Talvez tenha passado dois anos tomando nota para criticar o subúrbio e as pessoas que aqui moram. De
repente, notei que sempre olhei querendo não estar. De forma superficial e
soberba, por algum motivo, me achava superior e entendedora. Tendo a atitude
suburbana, criticada por Lima Barreto, de querer ser como a Zona Sul – cheia de gente bronzeada, senhoras e suas
blusas de botões dourados, crianças dando a mão às babás de branco e senhores
sustentando barrigas enquanto refletem sobre a politomia social.
Acordei
um dia e, sem perceber, passei a achar bonito ver a dona de casa varrendo a
calçada, os azulejos com desenhos de santo em cima das portas, o pagode descontraído
dos bêbados de sempre e a devota que me perguntou se eu sabia quem era Jeová.
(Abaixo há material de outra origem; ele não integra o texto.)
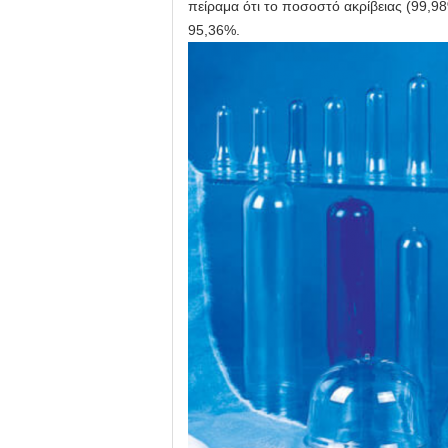
πείραμα ότι το ποσοστό ακρίβειας (99,
95,36%.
Tudo passou a ser engraçado, mas o engraçado que não é de rir.
Passei
a gostar até do vassoureiro que anda na rua vendendo vassoura de tudo quanto é
tipo, com aquela voz grossa e medonha. Só
no subúrbio ainda tem o cara que conserta panela dentro do carro, o que sai de
bicicleta vendendo cuscuz, e o que grita “pamonha quentinha” pelas ruas andando
à 5km/h.
A
feira não é hippie, de antiguidades ou orgânica. É feira mesmo. Fede à peixe
morto, tem muita gente gritando,
carrinhos se atropelando, madamas de bobs e lenço no cabelo, barraca que vende pião, bola de gude e
pipa. Há alguns anos, tinha eu puxando meu avô pra conseguir comprar um peixe no saquinho, ao lado da barraca de ervas.
Nunca
fui de soltar pipa, mas me lembro de correr atrás delas. Até hoje, os milhares
de fios de telefone pendurados nos postes estão enroscados com as marimbas de
linha e pedra. Sem falar nas chuteiras que também estão drasticamente presas nos cabos de luz, em
um nó tão complicado que seria pouco chamá-los de nó.
Isso
tudo é bonito. É bonito demais ver como as pessoas acordam cedo todos os dias
para encarar o empurra-empurra do trem, metrô e/ou ônibus. Ver que apesar do
percurso amassado ele vale por alguma coisa, seja qual for, no final de semana,
no final do dia e, principalmente, no final do mês – ah, e no final do ano com
o queridíssimo Décimo Terceiro.
Depois
que comecei a entender o propósito disso tudo, me senti parte. Parte do homem
que segura a mochila da menina pra puxar assunto na condução ou do que finge
que está dormindo pra não ceder o lugar na volta do trabalho. Parte da mulher
que está com o cotovelo doído de tanto se apoiar na janela pra espiar a festa
do vizinho ou do festeiro que liga o pagode no máximo, lota a rua de fumaça com
cheiro de linguiça e bebe cerveja com a rapaziada até a última mulher parar de
sambar. Parte da senhorinha que veste a saia longa e anda nas ruas tocando as
campainhas para pregar ou da pessoa que atende o interfone e dispensa a palavra
de Deus porque precisa prestar atenção na receita da Ana Maria Braga. Parte até
do bicheiro que fez amizade com meu avô (os dois agem como se isso fosse normal
– e é).
A
verdade é que acordo quando nem o sol acordou só para evitar o trânsito e não chegar
atrasada. Assim como a maioria das pessoas por aqui. Pego mais de uma condução,
não vivo sem meu bilhete único, compro sacolé por 1 real todo final de semana
ensolarado, chamo as pessoas de Maria da esquina, Zé do churrasquinho, Reinaldo
do bar e Luís do jornaleiro. Assim como a maioria das pessoas por aqui.
Eu
posso passar mais dois anos querendo catalogar mentalmente todas as coisas tipicamente
suburbanas, afinal, a vida é feita de generalizações e estereótipos. Só que agora eu faço parte deles.